We stopped as we both heard a low rumble approaching. “That sounds like a train”. The rumble got louder and louder until a train emerged from around the bend and sped past. We watched from the safety of the tunnel entrance, standing on the derelict spur, aware that our journey was over as we’d reached the live network.

There was no suggestion of walking back along the track to our car. We decided to brave the streets of Watford instead and climbed the bank next to the Wiggenhall Bridge. The final indignity was getting tangled up in the barbed wire next to street, much to the amusement of the passing motorists.

We’d done it, but I was pleased we hadn’t attempted the route in the spring or summer. That would’ve been too much of a challenge.







Further pictures of our journey are published on my website.

All the best,
Simon


----------



## Goafer (May 18, 2010)

I love how nature is slowly reclaiming the space along the track, especially the station.


----------



## Labb (May 18, 2010)

Adandoned stations and overgrown tracks is some of the things I like most. Thank you for exploring and posting the pictures on DP


----------



## remoteneeded (May 18, 2010)

I have walked this line may times. In May 2006 the signals were still in place but a month later one set had gone. There were also a lot of signs still in place which I can't see in your photos. Shame. Back then there were also plans to extend the Metropolitan Line along this route but it seem it came to nothing.

Edit: Seems the Metropolitan Line plan is still being looked at:
http://www.tfl.gov.uk/corporate/projectsandschemes/2053.aspx


----------



## borntobemild (May 18, 2010)

thanks for posting these. Used to spend a lot of time in that area. mrs btbm's father worked in the Dickinson's paper mill in Croxley Green. Now housing and light industry i imagine.

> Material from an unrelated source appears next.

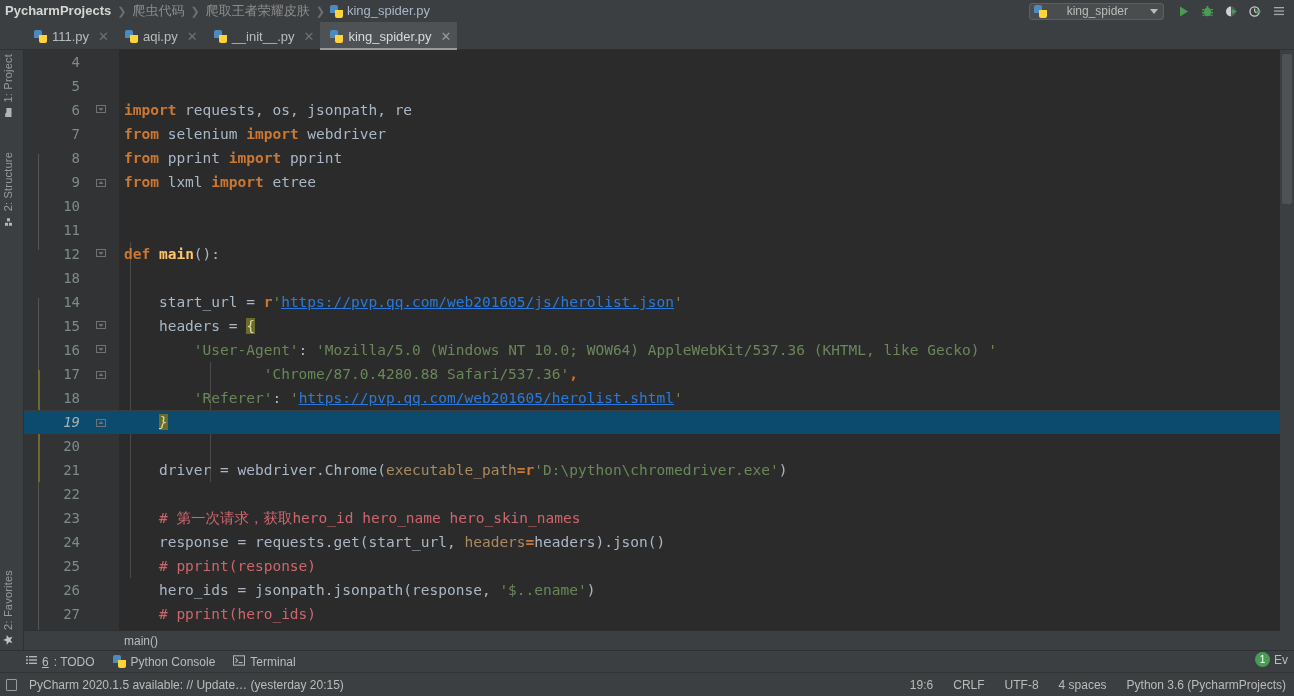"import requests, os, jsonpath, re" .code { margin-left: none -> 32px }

There's another line running S of this one (locally known as the watercress line) that used to terminate at Batchworth station. Now a DIY store i think.


----------



## remoteneeded (May 18, 2010)

borntobemild said:


> There's another line running S of this one (locally known as the watercress line) that used to terminate at Batchworth station. Now a DIY store i think.



If it's the line I'm thinking of it's now a cycle route/footpath called the Ebury Way. There's a few signs of the old railway left, notably the bridges.

[ame]http://en.wikipedia.org/wiki/Ebury_Way_Cycle_Path[/ame]


----------



## hydealfred (May 18, 2010)

There is someting very poignant and fascinating about abandoned railways - thanks for posting up.


----------